Michael Dukakis, the Democratic nominee, Cramer says, was fueled on the trail by a fear of losing because he’d lost before—running for reelection as Massachusetts governor in 1978—and he never wanted to feel so low again. In the month after that loss, he’d find himself wasting away afternoons, “sitting in the kitchen, dark, sad eyes fixed on nothing,” Cramer writes. “Michael was depressed. But Michael was a man who was never depressed—not for one day in his forty-five years. He never took more than one aspirin! Now he didn’t understand what had happened to him, what was wrong with him … He’d let himself down. And he could not understand, now, why he couldn’t pick himself up.”

A lot of folks like to sneer at so-called access journalism, as though the only way to convince subjects to talk is by promising them a puff piece (how ridiculous this is should go, I hope, without saying). But access is often the best—sometimes even the only—way to dimensionalize subjects, to gain intimate knowledge of the ordinary habits and hurts and hang-ups that inform their behavior in extraordinary circumstances. And in politics, it is an avenue through which readers can decide whether the person behind the policies is worthy of empathy and respect.

Cramer was relentless in his pursuit of access. Indeed, convincing a subject to pull back the curtain isn’t easy, and it never has been. But I wonder if at Bush’s funeral Thursday, we laid to rest not only a former president, but a relic of a time when granular accounts of our leaders—firsthand reports of who they are when the world isn’t watching—weren’t so rare. I wonder if thousands and thousands of people paid their respects in the Capitol on Tuesday because, through the existence of reports like Cramer’s, they felt they knew Bush.

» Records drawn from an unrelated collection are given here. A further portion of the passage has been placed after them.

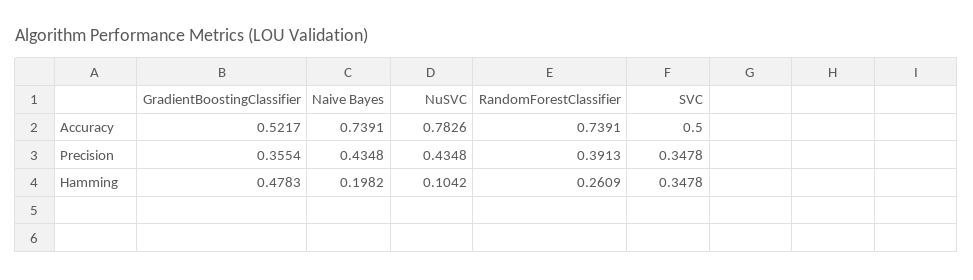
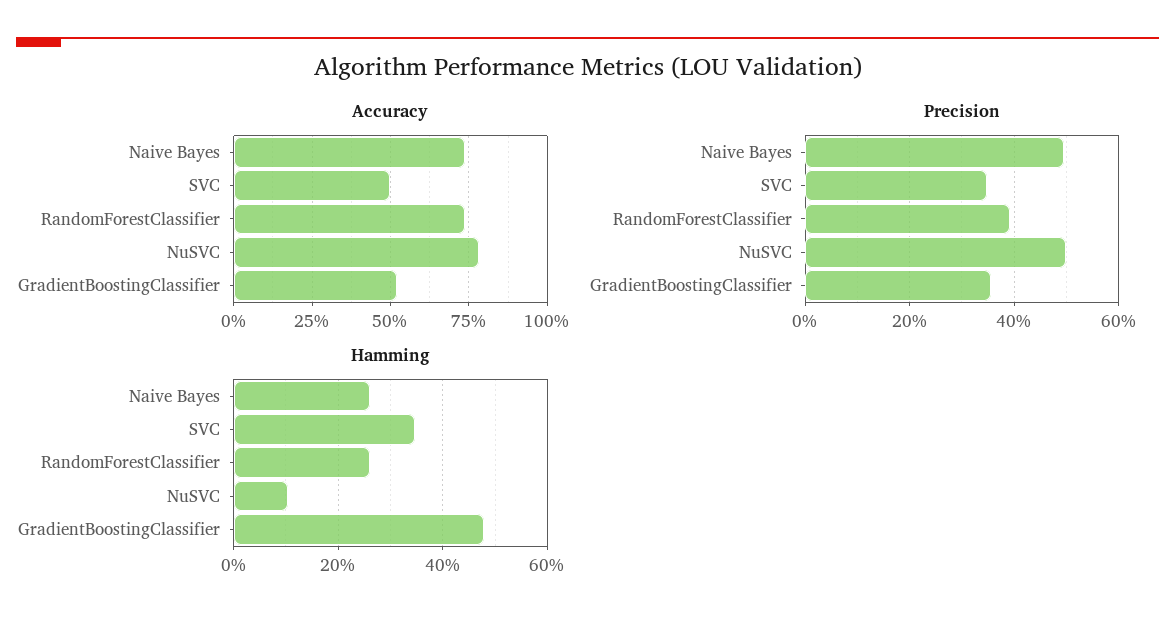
  {
    "Accuracy": {
      "GradientBoostingClassifier": 0.5217,
      "Naive Bayes": 0.7391,
      "NuSVC": 0.7826,
      "RandomForestClassifier": 0.7391,
      "SVC": 0.5
    },
    "Precision": {
      "GradientBoostingClassifier": 0.3554,
-     "Naive Bayes": 0.4348,
+     "Naive Bayes": 0.5,
-     "NuSVC": 0.4348,
+     "NuSVC": 0.5,
      "RandomForestClassifier": 0.3913,
      "SVC": 0.3478
    },
    "Hamming": {
      "GradientBoostingClassifier": 0.4783,
-     "Naive Bayes": 0.1982,
+     "Naive Bayes": 0.26,
      "NuSVC": 0.1042,
      "RandomForestClassifier": 0.2609,
      "SVC": 0.3478
    }
  }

After reading Cramer’s account of how Bush reacted to Watergate, for example, it’s hard not to think so. It wasn’t red-hued tribalism that led Bush to defend Richard Nixon, assuring anyone who asked that Nixon would be cleared. The spurts of doubt didn’t matter, Cramer writes: Nixon had told Bush, to his face, that he was innocent, and for Bush, that was that. “That was what he had to give, that was the measure of loyalty—and the requirement of the code: personal commitment,” Cramer writes.

“That’s what made it worse, in the end … when he found out. Nixon had lied to him, personally.”

“Bush could never shrug that off—couldn’t chalk it up to politics. That wasn’t politics to him,” Cramer continues. How jarring it was for Bush, after excitedly beginning a career in public service, to then doubt “whether politics was his game, at all.”

In the Donald Trump era, where cries of “fake news” abound and the president views the media as the enemy, it’s hard to imagine a resurgence of such access to politicians as people. But it’s worth considering how partisanship might change in this country if our leaders were more open about the things they do that any man might do—if, after messing up, they chose to bury their head in their hands, rather than run to the spin room.